Under the reign of Castro in the 1960s and ‘70s, however, Arenas and all like him undergo brutal persecution. Most of his story is a long and protracted struggle against that persecution. He flees, is jailed, hides his manuscripts. Arenas’ acts of self-preservation, and his efforts to smuggle his writings abroad, register as ingenious and heroic gestures of survival. Exile to America in the 1980s brings a different kind of struggle and sadness to Arenas’ journey.
The villain in this story is the Cuban state under Castro – militaristic, macho, destructive of culture. This society is portrayed as one vast prison. In case we are in any danger of missing the underlying dichotomy, Schnabel has Johnny Depp play a bizarre twin-set dual cameo: first as Lieutenant Victor, a stern cop over whom Arenas homoerotically fantasises; then as Bon Bon, an extravagant gay diva who aids the writer in prison.

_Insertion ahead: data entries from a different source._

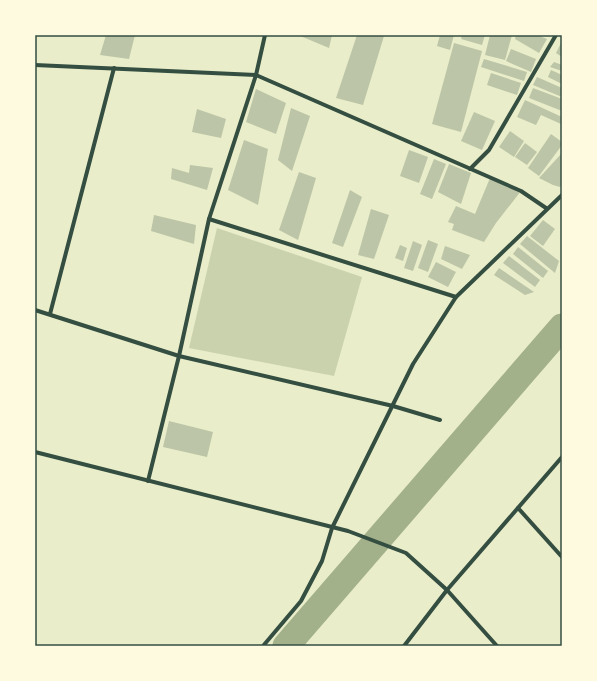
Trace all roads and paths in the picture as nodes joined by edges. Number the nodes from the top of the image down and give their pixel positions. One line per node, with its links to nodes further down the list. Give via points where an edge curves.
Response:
1 (265, 35): 5 (street)
2 (556, 35): 6 (street, via 489,150)
3 (35, 65): 4 (street)
4 (114, 68): 5 (street); 12 (street)
5 (256, 74): 6 (street); 9 (street)
6 (470, 168): 8 (street, via 521,191)
7 (562, 195): 8 (street)
8 (546, 208): 10 (street)
9 (209, 219): 10 (street); 13 (street)
10 (456, 297): 14 (street, via 413,364)
11 (35, 310): 12 (street)
12 (50, 314): 13 (street)
13 (179, 356): 14 (street); 18 (street)
14 (393, 406): 15 (street); 20 (street)
15 (440, 420)
16 (35, 452): 18 (street)
17 (562, 457): 19 (street)
18 (148, 481): 20 (street)
19 (518, 508): 21 (street); 22 (street)
20 (332, 528): 22 (street, via 348,531 406,554); 23 (street, via 322,560 300,601)
21 (562, 557)
22 (447, 590): 24 (street); 25 (street)
23 (263, 646)
24 (404, 646)
25 (497, 646)

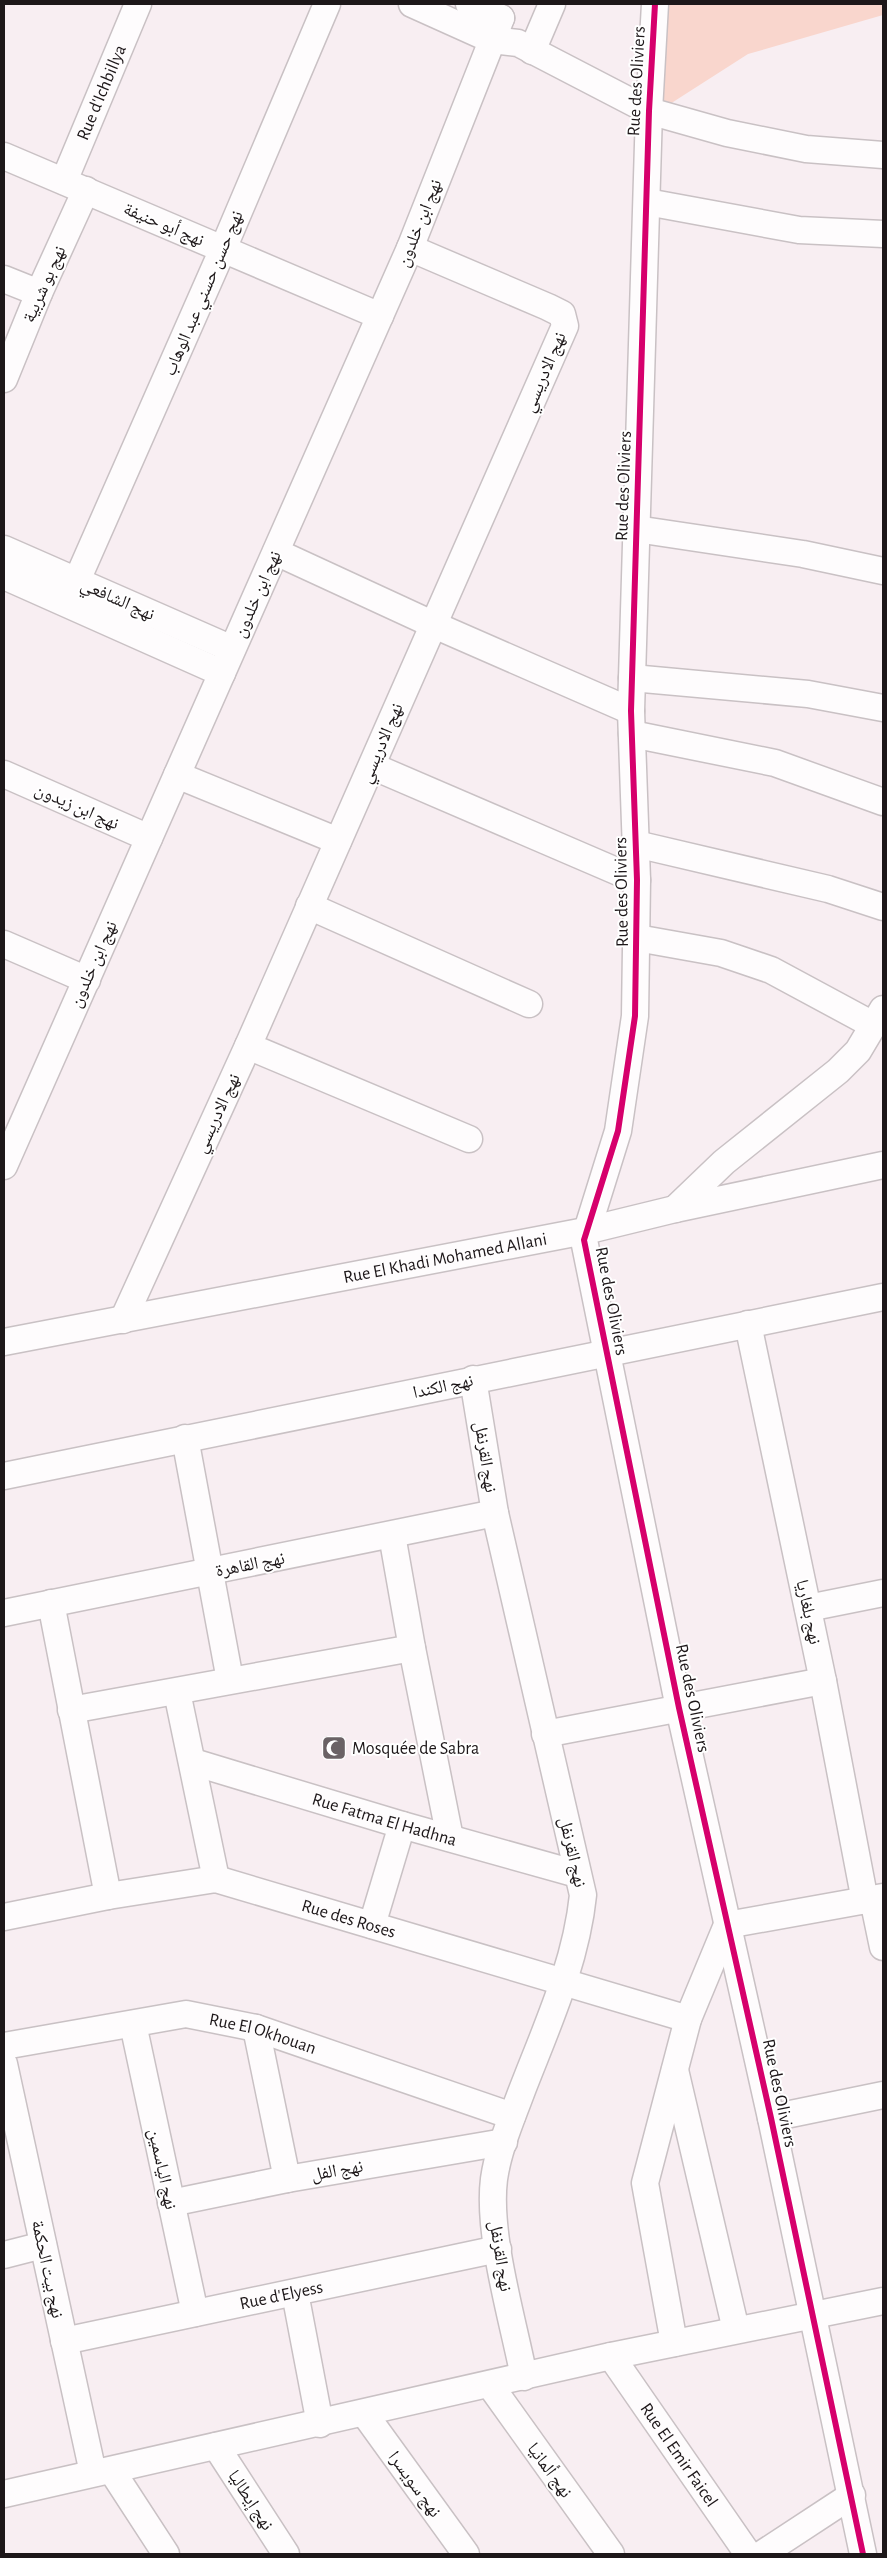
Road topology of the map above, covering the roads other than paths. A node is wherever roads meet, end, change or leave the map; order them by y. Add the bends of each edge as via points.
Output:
1 (138, 4) edge
2 (327, 4) edge
3 (412, 4) edge
4 (469, 4) edge
5 (552, 4) edge
6 (655, 4) edge
7 (497, 29) junction
8 (525, 47) junction
9 (649, 111) junction
10 (883, 155) edge
11 (4, 156) edge
12 (75, 186) junction
13 (647, 202) junction
14 (883, 234) edge
15 (410, 248) junction
16 (223, 249) junction
17 (4, 279) edge
18 (39, 293) junction
19 (380, 316) junction
20 (4, 379) edge
21 (636, 529) junction
22 (4, 549) edge
23 (276, 552) junction
24 (883, 571) edge
25 (4, 576) edge
26 (72, 592) junction
27 (432, 624) junction
28 (232, 649) junction
29 (222, 673) junction
30 (632, 678) junction
31 (883, 708) edge
32 (631, 722) junction
33 (372, 766) junction
34 (4, 774) edge
35 (177, 775) junction
36 (883, 802) edge
37 (149, 838) junction
38 (338, 842) junction
39 (636, 844) junction
40 (637, 880) junction
41 (309, 906) junction
42 (883, 907) edge
43 (637, 938) junction
44 (4, 944) edge
45 (87, 980) junction
46 (528, 1004) dead end
47 (878, 1017) edge
48 (248, 1046) junction
49 (13, 1121) edge
50 (469, 1139) dead end
51 (4, 1166) edge
52 (883, 1166) edge
53 (675, 1208) junction
54 (585, 1231) junction
55 (883, 1297) edge
56 (123, 1320) junction
57 (748, 1324) junction
58 (4, 1342) edge
59 (607, 1352) junction
60 (473, 1379) junction
61 (185, 1438) junction
62 (4, 1476) edge
63 (495, 1513) junction
64 (392, 1535) junction
65 (208, 1572) junction
66 (883, 1593) edge
67 (51, 1603) junction
68 (808, 1608) junction
69 (4, 1613) edge
70 (412, 1648) junction
71 (230, 1680) junction
72 (823, 1681) junction
73 (177, 1692) junction
74 (679, 1708) junction
75 (71, 1710) junction
76 (545, 1734) junction
77 (193, 1762) junction
78 (402, 1825) junction
79 (450, 1838) junction
80 (578, 1874) junction
81 (216, 1879) junction
82 (108, 1896) junction
83 (874, 1899) edge
84 (4, 1917) edge
85 (372, 1925) junction
86 (727, 1926) junction
87 (883, 1947) edge
88 (563, 1983) junction
89 (688, 2019) junction
90 (132, 2024) junction
91 (256, 2028) junction
92 (4, 2046) edge
93 (4, 2064) edge
94 (674, 2066) junction
95 (883, 2094) edge
96 (512, 2116) junction
97 (772, 2118) junction
98 (504, 2142) junction
99 (286, 2179) junction
100 (171, 2203) junction
101 (43, 2245) junction
102 (498, 2249) junction
103 (4, 2255) edge
104 (295, 2293) junction
105 (883, 2301) edge
106 (195, 2314) junction
107 (812, 2317) junction
108 (736, 2330) junction
109 (64, 2341) junction
110 (674, 2343) junction
111 (611, 2356) junction
112 (524, 2377) junction
113 (490, 2385) junction
114 (364, 2413) junction
115 (320, 2424) junction
116 (216, 2446) junction
117 (102, 2472) junction
118 (4, 2494) edge
119 (852, 2495) junction
120 (166, 2554) edge
121 (286, 2554) edge
122 (466, 2554) edge
123 (611, 2554) edge
124 (748, 2554) edge
125 (762, 2554) edge
126 (863, 2554) edge

1 - 12 street, Rue d'Ichbillya
2 - 16 street, نهج حسن حسني عبد الوهاب
3 - 7 street
4 - 7 street
5 - 8 street
6 - 9 street, Rue des Oliviers
7 - 8 street
7 - 15 street, نهج ابن خلدون
8 - 9 street
9 - 10 street via 727,133 806,149
9 - 13 street, Rue des Oliviers
11 - 12 street, نهج أبو حنيفة
12 - 16 street, نهج أبو حنيفة
12 - 18 street, نهج بو شربية
13 - 14 street via 799,230
13 - 21 street, Rue des Oliviers
15 - 19 street, نهج ابن خلدون
15 - 27 street, نهج الادريسي via 562,314 565,326
16 - 19 street, نهج أبو حنيفة
16 - 26 street, نهج حسن حسني عبد الوهاب
17 - 18 street
18 - 20 street, نهج بو شربية
19 - 23 street, نهج ابن خلدون
21 - 24 street via 803,554
21 - 30 street, Rue des Oliviers
22 - 26 street, نهج الشافعي
23 - 27 street
23 - 28 street, نهج ابن خلدون
25 - 26 street, نهج الشافعي
26 - 28 street, نهج الشافعي
26 - 29 street, نهج الشافعي
27 - 32 street
27 - 33 street, نهج الادريسي
28 - 29 street, نهج ابن خلدون
29 - 35 street, نهج ابن خلدون
30 - 31 street via 808,694
30 - 32 street, Rue des Oliviers
32 - 36 street via 775,762
32 - 39 street, Rue des Oliviers
33 - 38 street, نهج الادريسي
33 - 40 street
34 - 37 street, نهج ابن زيدون
35 - 37 street, نهج ابن خلدون
35 - 38 street
37 - 45 street, نهج ابن خلدون
38 - 41 street, نهج الادريسي
39 - 40 street, Rue des Oliviers
39 - 42 street via 828,889
40 - 43 street, Rue des Oliviers
41 - 46 street
41 - 48 street, نهج الادريسي
43 - 47 street via 721,954 772,970
43 - 54 street, Rue des Oliviers via 635,1016 618,1130
44 - 45 street
45 - 49 street, نهج ابن خلدون
47 - 53 street via 858,1051 838,1071 724,1162
48 - 50 street
48 - 56 street, نهج الادريسي
49 - 51 street, نهج ابن خلدون
52 - 53 street, Rue El Khadi Mohamed Allani
53 - 54 street, Rue El Khadi Mohamed Allani
54 - 56 street, Rue El Khadi Mohamed Allani
54 - 59 street, Rue des Oliviers via 588,1268
55 - 57 street, نهج الكندا
56 - 58 street, Rue El Khadi Mohamed Allani
57 - 59 street, نهج الكندا
57 - 68 street, نهج بلغاريا
59 - 60 street, نهج الكندا
59 - 74 street, Rue des Oliviers
60 - 61 street, نهج الكندا
60 - 63 street, نهج القرنفل
61 - 62 street, نهج الكندا
61 - 65 street
63 - 64 street, نهج القاهرة
63 - 76 street, نهج القرنفل
64 - 65 street, نهج القاهرة
64 - 70 street
65 - 67 street, نهج القاهرة
65 - 71 street
66 - 68 street
67 - 69 street, نهج القاهرة
67 - 75 street
68 - 72 street, نهج بلغاريا
70 - 71 street
70 - 79 street
71 - 73 street
72 - 74 street
72 - 83 street, نهج بلغاريا
73 - 75 street
73 - 77 street
74 - 76 street
74 - 86 street, Rue des Oliviers
75 - 82 street
76 - 80 street, نهج القرنفل
77 - 78 street, Rue Fatma El Hadhna
77 - 81 street
78 - 79 street, Rue Fatma El Hadhna
78 - 85 street
79 - 80 street, Rue Fatma El Hadhna
80 - 88 street, نهج القرنفل via 583,1895 580,1924
81 - 82 street, Rue des Roses
81 - 85 street, Rue des Roses
82 - 84 street, Rue des Roses
83 - 86 street
83 - 87 street, نهج بلغاريا
85 - 88 street, Rue des Roses
86 - 89 street
86 - 97 street, Rue des Oliviers
88 - 89 street, Rue des Roses
88 - 96 street, نهج القرنفل
89 - 94 street
90 - 91 street, Rue El Okhouan via 186,2014
90 - 92 street, Rue El Okhouan
90 - 100 street, نهج الياسمين
91 - 96 street, Rue El Okhouan
91 - 99 street
93 - 101 street, نهج بيت الحكمة
94 - 108 street
94 - 110 street via 644,2183
95 - 97 street
96 - 98 street, نهج القرنفل
97 - 107 street, Rue des Oliviers
98 - 99 street, نهج الفل
98 - 102 street, نهج القرنفل via 494,2177
99 - 100 street, نهج الفل
100 - 106 street, نهج الياسمين
101 - 103 street
101 - 109 street, نهج بيت الحكمة
102 - 104 street, Rue d'Elyess
102 - 112 street, نهج القرنفل
104 - 106 street, Rue d'Elyess
104 - 115 street
105 - 107 street
106 - 109 street, Rue d'Elyess
107 - 108 street
107 - 119 street, Rue des Oliviers
108 - 110 street
109 - 117 street, نهج بيت الحكمة
110 - 111 street
111 - 112 street
111 - 124 street, Rue El Emir Faicel
112 - 113 street
113 - 114 street
113 - 123 street, نهج ألمانيا
114 - 115 street
114 - 122 street, نهج سويسرا
115 - 116 street
116 - 117 street
116 - 121 street, نهج إيطاليا
117 - 118 street
117 - 120 street
119 - 125 street
119 - 126 street, Rue des Oliviers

There are vivid passages in Before Night Falls, especially those devoted to recreating the Cuba of the ‘60s. The music score by Lou Reed, Laurie Anderson and Carter Burwell (best known for his work for the Coen brothers) is well used. Bardem’s performance is superb in its nuanced range of moods and emotions. But, on the whole, it is a thin, dissatisfying film. Although the recited excerpts from Arenas’ work are impressive, it is hard to get a clear fix on what kind of writer he really was – how he mixed autobiography and fiction, for instance, or which Latin American traditions he reworked to his own ends. And shots of someone merrily hitting typewriter keys or scribbling out a few words never, ever come close to conveying an author’s real labour.
Another, rather annoying form of cultural inexactness is evident in the film’s use of language. Like any mainstream Hollywood movie past or present, it chooses to have its Cuban characters speaking mostly in English. But once Arenas hits America, it occasionally switches to Spanish with English subtitles!
Most damagingly, Schnabel is overly conscious of his own signature as an artist. What this means, in effect, is that both Basquiat and Arenas in turn are processed through Schnabel-style imagery that often borders on high-tone kitsch. So, just as in Basquiat, we get dream-visions of watery bliss and weightless flight; memory flickers of lost parents and idyllic childhood moments; and strange little detours into whimsy or terror that abruptly turn out to be dreams or reveries.
Also common to both films is a rather fatalistic view of the artist-outsider or Golden Child figure as eternally doomed. According to Schnabel, the suffering of Basquiat and Arenas is only partly explained by social factors; these movies promote a vague, fuzzy pathos about men whose very personal death-drives seem inextricably bound up with their choice of artistic idiom and their morally unconventional lifestyles. But Arenas as imagined by Schnabel, just like Basquiat, is forever haunted by disquieting memories and fatalistic premonitions; he is the eternal non-conformist and “exile” from all societies.
Ultimately, Schnabel seems simply too enamoured by the exoticness of his subject in Before Night Falls – and too willing to entertain a black-and-white view of the gifted individual pitted against the rest of the world. But, at least, I did come away from it with a strong desire to hunt out the books of Reinaldo Arenas.